Entreprise

En tant que président du conseil central d'entreprise d'Opel, Klaus Franz parle aussi pour l'usine vétuste de Bochum dans le bassin de la Ruhr. Or, confie-t-il, il sera «extrêmement difficile» de sauver l'emplacement au-delà de 2010. Jusqu'en 2010, le côté «ouvrier» voudra obtenir que le successeur du modèle Astra soit construit à Bochum et non pas en Grande-Bretagne ou en Pologne où le niveau salarial est beaucoup plus bas. L'accord de décembre prévoyant des compressions d'effectifs de 10.000 postes chez Opel frappe en premier lieu Bochum où la direction veut faire partir 4.100 personnes sur 9.600. Dans l'usine de Rüsselsheim, modernisée à grands frais il y a deux ans, seulement 3.900 des 21.000 postes sont condamnés.

La grève sauvage, qui éclata en octobre dernier à Bochum quand Detroit divulgua ses plans, a sans doute fortifié les managers de General Motors dans leur décision d'en finir avec l'usine la plus rebelle du groupe mondial.
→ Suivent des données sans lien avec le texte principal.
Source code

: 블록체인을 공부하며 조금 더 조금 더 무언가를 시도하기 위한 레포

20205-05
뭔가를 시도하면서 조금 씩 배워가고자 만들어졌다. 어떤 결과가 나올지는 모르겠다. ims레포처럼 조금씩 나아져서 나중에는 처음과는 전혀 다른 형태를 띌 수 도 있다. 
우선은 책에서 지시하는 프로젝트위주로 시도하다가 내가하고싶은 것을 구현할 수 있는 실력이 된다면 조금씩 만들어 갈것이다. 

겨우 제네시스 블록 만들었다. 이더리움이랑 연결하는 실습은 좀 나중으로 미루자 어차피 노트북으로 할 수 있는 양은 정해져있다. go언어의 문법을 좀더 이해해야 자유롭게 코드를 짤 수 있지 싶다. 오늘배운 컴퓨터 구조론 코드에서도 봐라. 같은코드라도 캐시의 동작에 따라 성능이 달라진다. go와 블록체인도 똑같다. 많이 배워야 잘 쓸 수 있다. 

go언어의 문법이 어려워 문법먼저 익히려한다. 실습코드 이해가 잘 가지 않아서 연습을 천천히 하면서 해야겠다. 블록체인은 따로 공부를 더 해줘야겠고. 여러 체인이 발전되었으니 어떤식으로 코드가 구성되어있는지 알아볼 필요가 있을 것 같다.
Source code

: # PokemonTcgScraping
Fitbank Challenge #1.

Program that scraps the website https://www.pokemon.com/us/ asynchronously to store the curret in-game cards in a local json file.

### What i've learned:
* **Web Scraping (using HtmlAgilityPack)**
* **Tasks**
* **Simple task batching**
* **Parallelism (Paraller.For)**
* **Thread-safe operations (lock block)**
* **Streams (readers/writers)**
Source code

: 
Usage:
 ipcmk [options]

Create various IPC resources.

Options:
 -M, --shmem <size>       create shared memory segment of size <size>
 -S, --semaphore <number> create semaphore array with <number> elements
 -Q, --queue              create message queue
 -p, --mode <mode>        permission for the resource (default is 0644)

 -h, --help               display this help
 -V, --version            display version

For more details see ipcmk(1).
Tout en montrant de la compréhension pour les grévistes, Klaus Franz critique les débordements organisés par des «soi-disant marxistes accourus de toute l'Allemagne pour faire la révolution». Evidemment, pour la survie de Bochum, les ouvriers font d'abord confiance au chef du conseil d'entreprise local, Rainer Einenkel. Lui qui avait démissionné de son poste de vice-président il y a quelques jours pour émettre un «signal», vient d'être élu président à la grande majorité, le titulaire s'étant désisté pour raisons de santé.

A Bochum, la manière douce du type Franz atteint ses limites.